Work to complete: Put the lines of the rows from the line containing "至于为人治病的医生，又有治未病和治已病的上" through the line containing "Añadir Al Carrito" into a JSON list of strings, one string per line, with blank lines omitted. Leave the pictures out of the answer.

Provided entries:

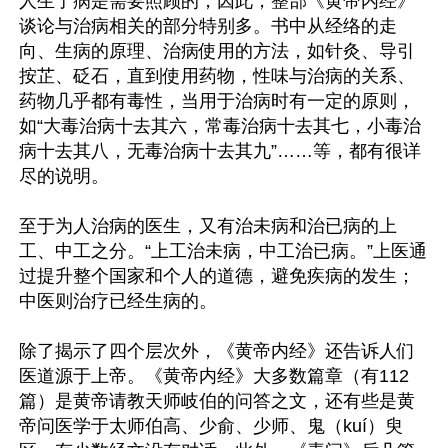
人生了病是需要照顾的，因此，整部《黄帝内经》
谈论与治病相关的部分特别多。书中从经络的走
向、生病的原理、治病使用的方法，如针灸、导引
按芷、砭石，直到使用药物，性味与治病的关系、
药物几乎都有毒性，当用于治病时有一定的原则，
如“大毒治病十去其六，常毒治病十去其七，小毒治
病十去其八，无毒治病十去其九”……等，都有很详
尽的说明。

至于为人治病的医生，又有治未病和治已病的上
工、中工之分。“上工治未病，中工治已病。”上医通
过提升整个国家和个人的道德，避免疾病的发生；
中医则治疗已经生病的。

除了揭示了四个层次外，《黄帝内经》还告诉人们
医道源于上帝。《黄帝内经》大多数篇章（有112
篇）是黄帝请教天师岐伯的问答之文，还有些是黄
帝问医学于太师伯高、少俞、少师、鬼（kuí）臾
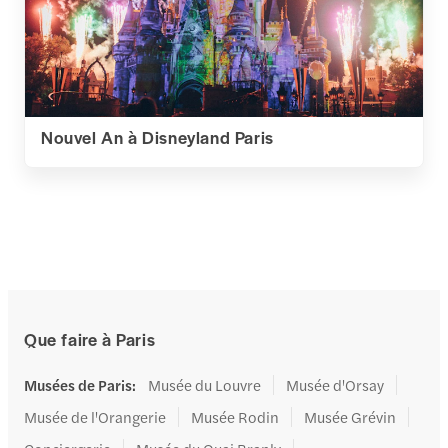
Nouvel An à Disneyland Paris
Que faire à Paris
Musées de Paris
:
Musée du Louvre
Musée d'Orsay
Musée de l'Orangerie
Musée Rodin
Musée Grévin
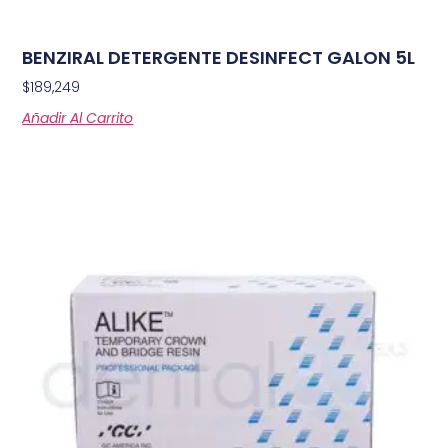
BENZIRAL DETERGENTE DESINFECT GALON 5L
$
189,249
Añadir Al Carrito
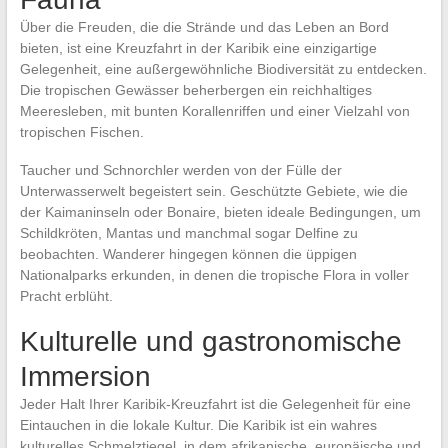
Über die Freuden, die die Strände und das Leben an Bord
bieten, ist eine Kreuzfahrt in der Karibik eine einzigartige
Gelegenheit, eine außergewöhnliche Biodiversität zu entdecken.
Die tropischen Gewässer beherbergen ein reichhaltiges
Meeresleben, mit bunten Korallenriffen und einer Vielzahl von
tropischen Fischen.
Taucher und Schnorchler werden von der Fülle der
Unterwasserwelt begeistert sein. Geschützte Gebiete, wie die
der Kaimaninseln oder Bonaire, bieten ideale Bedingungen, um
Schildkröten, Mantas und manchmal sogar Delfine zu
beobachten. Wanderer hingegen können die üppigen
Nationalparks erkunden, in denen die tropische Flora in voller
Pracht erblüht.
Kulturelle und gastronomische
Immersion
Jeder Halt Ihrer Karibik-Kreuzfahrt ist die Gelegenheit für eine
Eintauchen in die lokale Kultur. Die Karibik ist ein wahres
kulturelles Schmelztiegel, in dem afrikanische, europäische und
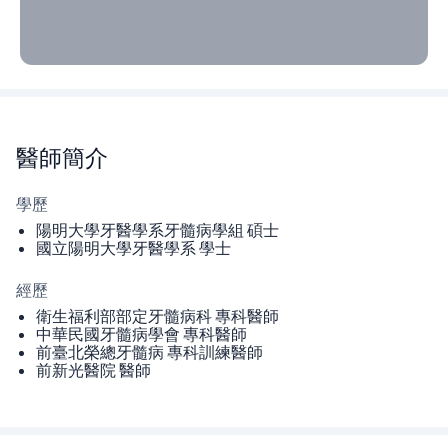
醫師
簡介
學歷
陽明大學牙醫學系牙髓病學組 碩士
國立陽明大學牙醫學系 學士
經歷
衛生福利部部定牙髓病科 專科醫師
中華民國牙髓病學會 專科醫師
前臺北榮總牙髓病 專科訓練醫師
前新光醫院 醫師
---
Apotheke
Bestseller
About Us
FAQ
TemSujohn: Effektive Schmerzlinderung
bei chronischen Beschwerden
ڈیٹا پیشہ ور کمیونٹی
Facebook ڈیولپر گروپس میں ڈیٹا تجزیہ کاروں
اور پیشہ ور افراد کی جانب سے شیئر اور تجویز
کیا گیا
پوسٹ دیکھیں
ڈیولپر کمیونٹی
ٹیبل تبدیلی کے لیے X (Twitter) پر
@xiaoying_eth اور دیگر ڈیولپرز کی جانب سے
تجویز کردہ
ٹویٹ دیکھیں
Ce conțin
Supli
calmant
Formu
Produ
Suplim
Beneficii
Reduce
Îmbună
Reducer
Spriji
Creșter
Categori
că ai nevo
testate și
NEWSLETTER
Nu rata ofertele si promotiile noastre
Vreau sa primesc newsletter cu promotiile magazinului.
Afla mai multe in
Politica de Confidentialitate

Solution to this problem:
[
  "至于为人治病的医生，又有治未病和治已病的上",
  "工、中工之分。“上工治未病，中工治已病。”上医通",
  "过提升整个国家和个人的道德，避免疾病的发生；",
  "中医则治疗已经生病的。",
  "除了揭示了四个层次外，《黄帝内经》还告诉人们",
  "医道源于上帝。《黄帝内经》大多数篇章（有112",
  "篇）是黄帝请教天师岐伯的问答之文，还有些是黄",
  "帝问医学于太师伯高、少俞、少师、鬼（kuí）臾",
  "Nouvel An à Disneyland Paris",
  "Que faire à Paris",
  "Musées de Paris",
  ":",
  "Musée du Louvre",
  "Musée d'Orsay",
  "Musée de l'Orangerie",
  "Musée Rodin",
  "Musée Grévin",
  "BENZIRAL DETERGENTE DESINFECT GALON 5L",
  "$",
  "189,249",
  "Añadir Al Carrito"
]